Un procès en appel très attendu
Claude Muhayimana revient devant la cour d’assises de Paris.
Son procès en appel débute ce mardi et se poursuivra jusqu’au 27 février.
En première instance, la justice l’a reconnu coupable.
Elle l’a condamné à 14 ans de réclusion criminelle.
Le Franco-Rwandais conteste fermement les faits.
Il nie toute participation volontaire aux crimes reprochés.
Un profil présenté comme « ordinaire »
Claude Muhayimana n’était ni responsable politique, ni militaire.
Il exerçait comme chauffeur à Kibuye, dans l’ouest du Rwanda.
Selon sa défense, il s’agissait d’un « homme ordinaire ».
Pourtant, il a été le premier civil jugé en France pour ces faits.
Cette singularité a marqué le premier procès, en 2021.
Des accusations liées au transport de miliciens
L’accusation lui reproche un rôle logistique essentiel.
Il aurait transporté des miliciens Interahamwe vers des sites de massacres.
Ces faits concernent notamment Kibuye et plusieurs collines voisines.
À Karongi, Gitwa et Bisesero, des milliers de Tutsis ont été tués.
Des témoins affirment l’avoir vu conduire des miliciens armés.

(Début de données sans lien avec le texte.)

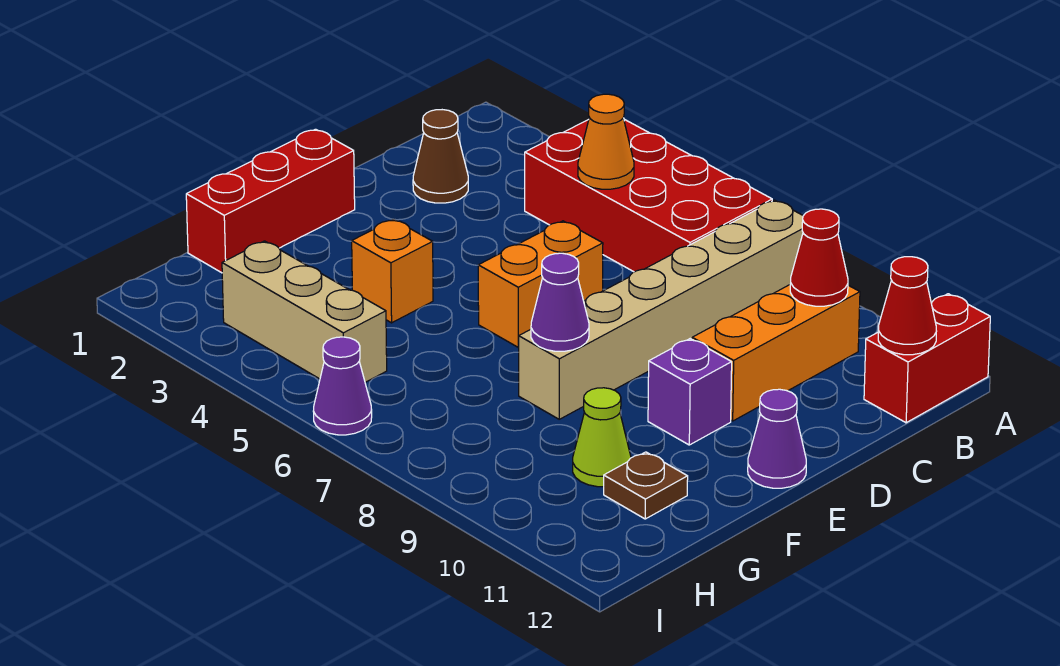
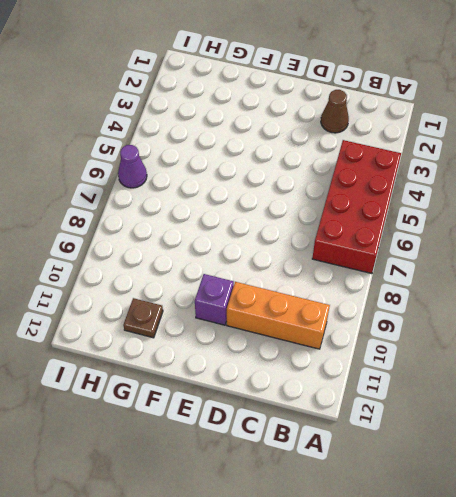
none -> tan 1x6 brick [518,200,803,419]
none -> red 1x2 brick [864,294,990,423]
none -> orange 1x2 brick [478,221,603,347]

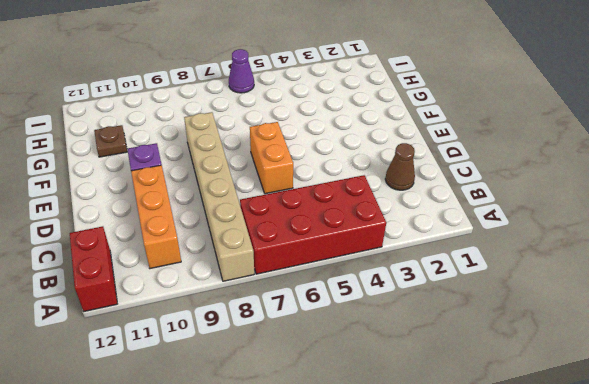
none -> red 1x3 brick [186,129,355,273]
none -> purple 1x1 cone [748,389,806,488]
none -> orange 1x1 brick [352,219,433,323]

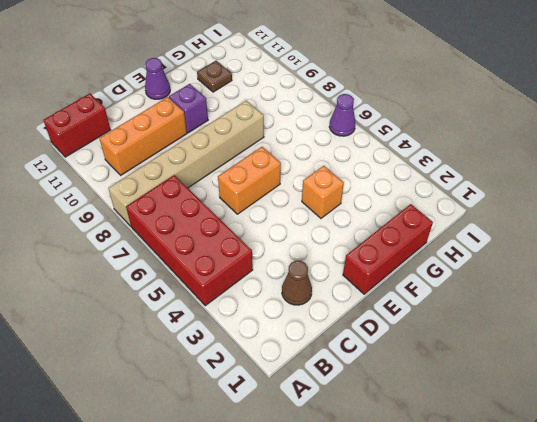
none -> lime 1x1 cone [573,388,631,487]
none -> tan 1x3 brick [222,241,387,382]
none -> orange 1x1 cone [578,94,634,189]

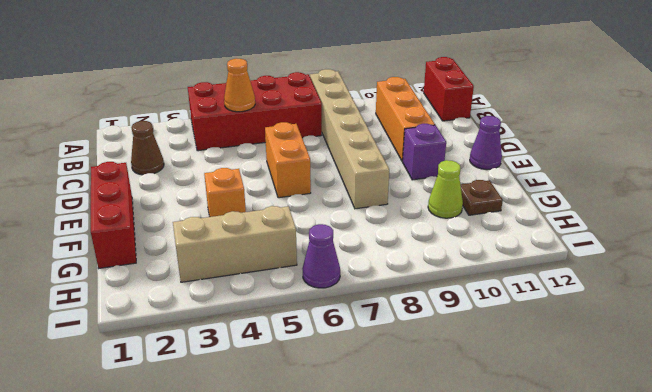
none -> red 1x1 cone [790,209,848,306]
none -> red 1x1 cone [878,257,936,355]
none -> purple 1x1 cone [531,253,589,351]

Ils évoquent des chants appelant à l’extermination.
La défense invoque la contrainte
Claude Muhayimana rejette ces accusations.
Il affirme ne pas se trouver sur certains lieux au moment des massacres.
Ses avocats dénoncent des témoignages jugés peu fiables.
Ils pointent également l’absence de preuves matérielles.
En outre, la défense invoque la contrainte.
Sa femme étant Tutsi, il aurait agi sous la menace.
Cependant, la cour n’a pas retenu cet argument en première instance.
Un verdict confirmé ou révisé attendu
Ce procès en appel reste déterminant.
Il pourrait confirmer ou modifier la condamnation initiale.
Au-delà du cas individuel, l’affaire interroge la responsabilité civile.
Elle rappelle le rôle logistique dans les crimes de masse.
La cour rendra son verdict à l’issue des débats, fin février.